**DESCRIPTION OF THE TASK:** Pictures stay out of the copy; restate everything else in the material exactly.

**MATERIAL FOR THE TASK:**
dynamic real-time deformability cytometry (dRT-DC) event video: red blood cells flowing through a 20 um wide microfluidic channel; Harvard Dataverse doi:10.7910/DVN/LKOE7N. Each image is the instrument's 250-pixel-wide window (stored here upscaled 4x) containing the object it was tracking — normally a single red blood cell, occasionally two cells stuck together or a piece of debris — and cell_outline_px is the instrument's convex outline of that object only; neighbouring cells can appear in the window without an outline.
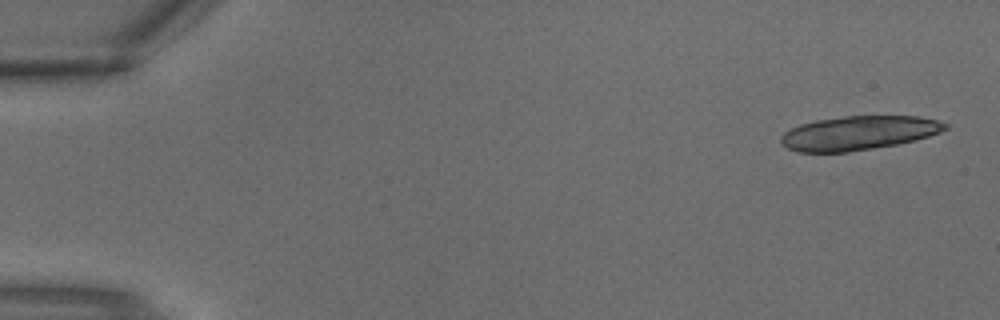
{"species": "common noctule bat (a hibernating species)", "species_latin": "Nyctalus noctula", "temperature_condition": "warm", "stored_images_in_passage": 2, "camera_frame_rate_fps": 3000, "um_per_image_px": 0.085, "animal": {"sex": "male", "body_mass_g": 18.8}, "frame": {"image": 1, "passage_image": 1, "time_ms": 0.0, "image_size_px": [1000, 320], "cell_outline_px": [[948, 128], [940, 132], [928, 136], [896, 144], [848, 152], [800, 152], [788, 148], [780, 140], [780, 136], [784, 132], [800, 124], [816, 120], [844, 116], [920, 116], [936, 120], [948, 124]], "centroid_in_image_um": [72.97, 11.29], "position_along_channel_um": 12.0, "area_um2": 32.31}}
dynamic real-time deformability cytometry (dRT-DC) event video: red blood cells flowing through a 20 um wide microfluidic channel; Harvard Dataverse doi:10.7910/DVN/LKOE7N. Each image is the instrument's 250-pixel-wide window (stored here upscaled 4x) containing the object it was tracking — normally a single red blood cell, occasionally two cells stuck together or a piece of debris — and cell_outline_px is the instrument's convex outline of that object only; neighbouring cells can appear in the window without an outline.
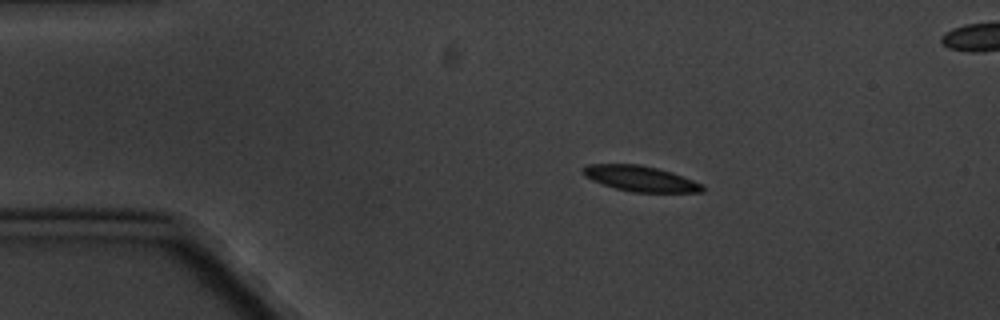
{"species": "common noctule bat (a hibernating species)", "species_latin": "Nyctalus noctula", "temperature_condition": "cold", "stored_images_in_passage": 4, "camera_frame_rate_fps": 3000, "um_per_image_px": 0.085, "animal": {"sex": "male", "body_mass_g": 20.1, "forearm_length_mm": 53.5}, "frame": {"image": 1, "passage_image": 1, "time_ms": 0.0, "image_size_px": [1000, 320], "cell_outline_px": [[704, 192], [632, 192], [616, 188], [592, 180], [584, 176], [580, 172], [580, 168], [588, 164], [640, 164], [672, 172], [704, 184]], "centroid_in_image_um": [54.42, 15.17], "position_along_channel_um": 30.6, "area_um2": 17.86}}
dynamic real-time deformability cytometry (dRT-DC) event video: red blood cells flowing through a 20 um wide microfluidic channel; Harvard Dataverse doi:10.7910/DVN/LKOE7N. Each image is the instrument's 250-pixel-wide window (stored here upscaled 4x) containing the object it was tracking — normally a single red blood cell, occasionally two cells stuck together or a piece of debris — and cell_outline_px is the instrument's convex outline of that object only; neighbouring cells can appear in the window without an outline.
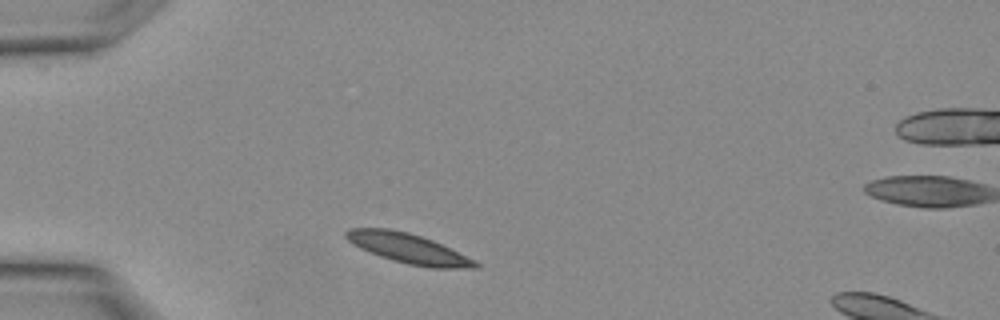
{"species": "Egyptian fruit bat (a non-hibernating species)", "species_latin": "Rousettus aegyptiacus", "temperature_condition": "warm", "stored_images_in_passage": 10, "camera_frame_rate_fps": 3000, "um_per_image_px": 0.085, "animal": {"sex": "female"}, "frame": {"image": 1, "passage_image": 1, "time_ms": 0.0, "image_size_px": [1000, 320], "cell_outline_px": [[480, 268], [432, 268], [408, 264], [392, 260], [380, 256], [360, 248], [352, 244], [344, 236], [344, 232], [348, 228], [388, 228], [408, 232], [432, 240], [476, 260], [480, 264]], "centroid_in_image_um": [34.7, 21.12], "position_along_channel_um": 50.3, "area_um2": 22.48}}
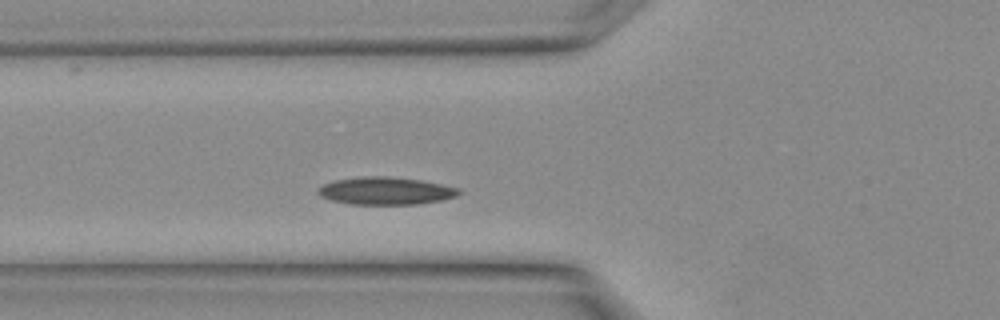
{"frame": {"image": 2, "passage_image": 4, "time_ms": 1.0, "image_size_px": [1000, 320], "cell_outline_px": [[460, 192], [456, 196], [440, 200], [416, 204], [352, 204], [332, 200], [320, 196], [316, 192], [324, 184], [332, 180], [368, 176], [384, 176], [424, 180], [460, 188]], "centroid_in_image_um": [32.79, 16.21], "position_along_channel_um": 93.0, "area_um2": 22.48}}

**SOLVED EXERCISE:**
dynamic real-time deformability cytometry (dRT-DC) event video: red blood cells flowing through a 20 um wide microfluidic channel; Harvard Dataverse doi:10.7910/DVN/LKOE7N. Each image is the instrument's 250-pixel-wide window (stored here upscaled 4x) containing the object it was tracking — normally a single red blood cell, occasionally two cells stuck together or a piece of debris — and cell_outline_px is the instrument's convex outline of that object only; neighbouring cells can appear in the window without an outline.
{"species": "common noctule bat (a hibernating species)", "species_latin": "Nyctalus noctula", "temperature_condition": "warm", "stored_images_in_passage": 2, "camera_frame_rate_fps": 3000, "um_per_image_px": 0.085, "animal": {"sex": "male", "body_mass_g": 18.8}, "frame": {"image": 1, "passage_image": 1, "time_ms": 0.0, "image_size_px": [1000, 320], "cell_outline_px": [[948, 128], [940, 132], [928, 136], [896, 144], [848, 152], [800, 152], [788, 148], [780, 140], [780, 136], [784, 132], [800, 124], [816, 120], [844, 116], [920, 116], [936, 120], [948, 124]], "centroid_in_image_um": [72.97, 11.29], "position_along_channel_um": 12.0, "area_um2": 32.31}}
dynamic real-time deformability cytometry (dRT-DC) event video: red blood cells flowing through a 20 um wide microfluidic channel; Harvard Dataverse doi:10.7910/DVN/LKOE7N. Each image is the instrument's 250-pixel-wide window (stored here upscaled 4x) containing the object it was tracking — normally a single red blood cell, occasionally two cells stuck together or a piece of debris — and cell_outline_px is the instrument's convex outline of that object only; neighbouring cells can appear in the window without an outline.
{"species": "common noctule bat (a hibernating species)", "species_latin": "Nyctalus noctula", "temperature_condition": "cold", "stored_images_in_passage": 4, "camera_frame_rate_fps": 3000, "um_per_image_px": 0.085, "animal": {"sex": "male", "body_mass_g": 20.1, "forearm_length_mm": 53.5}, "frame": {"image": 1, "passage_image": 1, "time_ms": 0.0, "image_size_px": [1000, 320], "cell_outline_px": [[704, 192], [632, 192], [616, 188], [592, 180], [584, 176], [580, 172], [580, 168], [588, 164], [640, 164], [672, 172], [704, 184]], "centroid_in_image_um": [54.42, 15.17], "position_along_channel_um": 30.6, "area_um2": 17.86}}
dynamic real-time deformability cytometry (dRT-DC) event video: red blood cells flowing through a 20 um wide microfluidic channel; Harvard Dataverse doi:10.7910/DVN/LKOE7N. Each image is the instrument's 250-pixel-wide window (stored here upscaled 4x) containing the object it was tracking — normally a single red blood cell, occasionally two cells stuck together or a piece of debris — and cell_outline_px is the instrument's convex outline of that object only; neighbouring cells can appear in the window without an outline.
{"species": "Egyptian fruit bat (a non-hibernating species)", "species_latin": "Rousettus aegyptiacus", "temperature_condition": "warm", "stored_images_in_passage": 10, "camera_frame_rate_fps": 3000, "um_per_image_px": 0.085, "animal": {"sex": "female"}, "frame": {"image": 1, "passage_image": 1, "time_ms": 0.0, "image_size_px": [1000, 320], "cell_outline_px": [[480, 268], [432, 268], [408, 264], [392, 260], [380, 256], [360, 248], [352, 244], [344, 236], [344, 232], [348, 228], [388, 228], [408, 232], [432, 240], [476, 260], [480, 264]], "centroid_in_image_um": [34.7, 21.12], "position_along_channel_um": 50.3, "area_um2": 22.48}}
{"frame": {"image": 2, "passage_image": 4, "time_ms": 1.0, "image_size_px": [1000, 320], "cell_outline_px": [[460, 192], [456, 196], [440, 200], [416, 204], [352, 204], [332, 200], [320, 196], [316, 192], [324, 184], [332, 180], [368, 176], [384, 176], [424, 180], [460, 188]], "centroid_in_image_um": [32.79, 16.21], "position_along_channel_um": 93.0, "area_um2": 22.48}}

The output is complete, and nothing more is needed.